**Provided text**.
============

If you think this is a relatively new aspect of the human condition, think again. The search for purpose spawned the great philosophers, it flows through religions of every sect from ancient times to present day. For Christians, while the path to fulfilling our calling may still be discreet, there should be no question as to where to turn for guidance. Of all the books written about finding purpose and meaning for our life, the Bible is the greatest source of inspiration and encouragement. If you are searching for your calling in life, you might even recognize yourself in some of the dominant characters! Most of the Biblical heroes and followers of Jesus did not know what their calling was or where their often difficult paths would take them, yet they followed God’s call to journey with Him rather than follow the ways of the world.

There are many stories in the Bible about Jesus healing the afflicted, raising the dead, and tending to the widows and orphans. What does healing have to do with finding our calling you ask, especially if you are not the one performing the act?

As the Apostle Paul states in his letter to the Galatians, “God has called me through His grace.” It is through God’s grace that we who are sick, broken, vulnerable, weary, or destitute are healed. Who better to minister to those in need than someone who has been in their shoes and experienced the healing power of God?

More often than not, your calling will not come with a paycheck. Your calling will come through your personal experiences and the extent to which you use those experiences to help others. Those times when you needed God the most in your life will be the experiences he calls you to draw upon to help others.

Survived the ravages of cancer?  Perhaps God will lead you to walk alongside a newly diagnosed patient.

Know the pain of divorce? Perhaps God is calling you to support a newly married couple in prayer.

Walked the lonely road of depression? Find someone with whom you could share the 20160422_181414fight and share your light.

Landed a great job after returning to school for a new career? Someone equally as motivated could use your mentorship.

While researching the topic of “calling”, I stumbled upon one pastor’s words that really hit home with me: Quoting Jesus he wrote “In this world you will have trouble.” He continues:  “If you’re called to something, expect trouble. If the Son of God didn’t get a free pass from trouble, then why do we think we should? A lot of people view trouble as a sign of something wrong in their lives, but it’s usually a good sign you’re headed in the right direction. To the degree you are willing to endure pain; will be to the degree that God can use you. The greatest people used by God in the Bible endured great amounts of pain. Pain seems to be the price to be paid for a life of significance.”

============

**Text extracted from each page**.

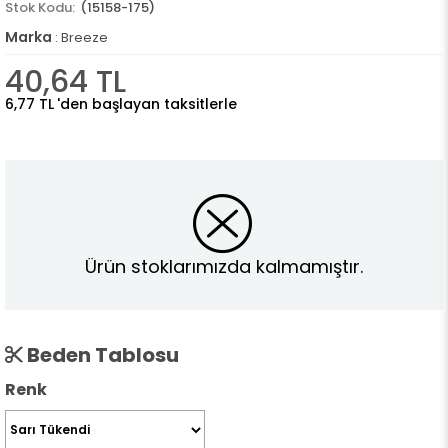
(15158-175)
Marka
:
Breeze
40,64 TL
6,77 TL
'den başlayan taksitlerle
Ürün stoklarımızda kalmamıştır.
Beden Tablosu
Renk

============

**Exercise tasks**.
A: According to the piece on finding one's calling, what is the greatest source of inspiration and encouragement among all books about purpose and meaning?
B: Reproduce the passage of the piece on finding one's calling starting with "More often than" and going on through "newly diagnosed patient.".
The items aren't needed for any of this.

**Solutions for each task**.
A: The Bible.

B:
More often than not, your calling will not come with a paycheck. Your calling will come through your personal experiences and the extent to which you use those experiences to help others. Those times when you needed God the most in your life will be the experiences he calls you to draw upon to help others.

Survived the ravages of cancer?  Perhaps God will lead you to walk alongside a newly diagnosed patient.